═════ Text provided ═════

While I fully agree with your sentiment it’s striking Dario said “this century”. He likely won’t even be alive for about 50%, assuming he lives to 80, of his prediction window. It’s such a remarkably meaningless comment.

viking123|18 days ago

He was hawking the doubling of human lifespan to some boomers few months ago. The current AI is just religion in new clothes, mainly for people who see themselves as too smart to believe in God and heaven so believe in the AI and project everything to it.

yolo3000|18 days ago

> We pay humans upwards of $50 trillion in wages because they’re useful, even though in principle it would be much easier to integrate AIs into the economy than it is to hire humans

gas9S9zw3P9c|18 days ago

Can someone explain to me what AGI means? What is the concrete technical definition? How do we know it is achieved?

wrs|18 days ago

Microsoft and OpenAI had to define it in their agreement, and settled on “AI systems that can generate at least $100 billion in profits”. Which tells you where those folks are coming from.

reducesuffering|18 days ago

Dario defines it as:

'By powerful AI [he dislikes the baggage of AGI, but means the same], I have in mind an AI model—likely similar to today’s LLMs in form, though it might be based on a different architecture, might involve several interacting models, and might be trained differently—with the following properties:

In terms of pure intelligence, it is smarter than a Nobel Prize winner across most relevant fields – biology, programming, math, engineering, writing, etc. This means it can prove unsolved mathematical theorems, write extremely good novels, write difficult codebases from scratch, etc.

In addition to just being a “smart thing you talk to”, it has all the “interfaces” available to a human working virtually, including text, audio, video, mouse and keyboard control, and internet access. It can engage in any actions, communications, or remote operations enabled by this interface, including taking actions on the internet, taking or giving directions to humans, ordering materials, directing experiments, watching videos, making videos, and so on. It does all of these tasks with, again, a skill exceeding that of the most capable humans in the world.

═════

Continue the comment thread about AI and AGI from where it stops.

═════ Entries provided ═════

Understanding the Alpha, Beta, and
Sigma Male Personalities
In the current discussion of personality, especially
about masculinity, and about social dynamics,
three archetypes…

═════
═════ Entries provided ═════

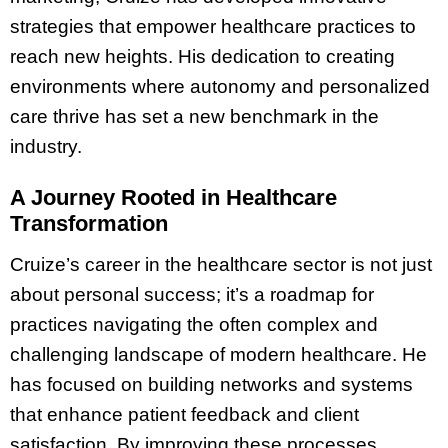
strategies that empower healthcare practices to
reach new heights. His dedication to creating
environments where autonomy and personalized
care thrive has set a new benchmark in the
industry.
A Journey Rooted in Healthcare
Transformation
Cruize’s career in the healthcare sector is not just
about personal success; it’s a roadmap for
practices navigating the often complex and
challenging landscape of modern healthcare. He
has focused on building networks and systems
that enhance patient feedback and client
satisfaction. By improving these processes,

═════
═════ Entries provided ═════

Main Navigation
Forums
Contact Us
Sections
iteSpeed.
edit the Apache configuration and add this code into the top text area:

═════

Answer box:
It does not just passively answer questions; instead, it can be given tasks that take hours, days, or weeks to complete, and then goes off and does those tasks autonomously, in the way a smart employee would, asking for clarification as necessary.

It does not have a physical embodiment (other than living on a computer screen), but it can control existing physical tools, robots, or laboratory equipment through a computer; in theory it could even design robots or equipment for itself to use.

The resources used to train the model can be repurposed to run millions of instances of it (this matches projected cluster sizes by ~2027), and the model can absorb information and generate actions at roughly 10x-100x human speed. It may however be limited by the response time of the physical world or of software it interacts with.

Each of these million copies can act independently on unrelated tasks, or if needed can all work together in the same way humans would collaborate, perhaps with different subpopulations fine-tuned to be especially good at particular tasks.

We could summarize this as a “country of geniuses in a datacenter”.'

https://darioamodei.com/essay/machines-of-loving-grace

z2|18 days ago

I think we still have trouble defining the 'I' part of AGI and the rest is predicted on that definition being objective and concrete first.

co_king_3|18 days ago

It's Nirvana or Heaven for the AI cult.

It's a constantly shifting goalpost. Really it's a just a big lie that says AI will do whatever you can imagine it would.

anematode|18 days ago

> 100% of today’s SWE tasks are done by the models.

Meanwhile, Claude Code is implemented using a React-like framework and has 6000 open issues, many of which are utterly trivial to fix.

ponector|18 days ago

He does not specify if tasks are done correctly. Merge your change request full of ai slop and close the task in jira as done. Voila! Velocity increased to the moon! 6000 or 7000 open issues - who cares?

coffeefirst|18 days ago

I’m honestly trying to understand the state of the art and unfortunately the industry is so grifty it’s hard to tell…

Can I ask what happened with your Claude Code rollout?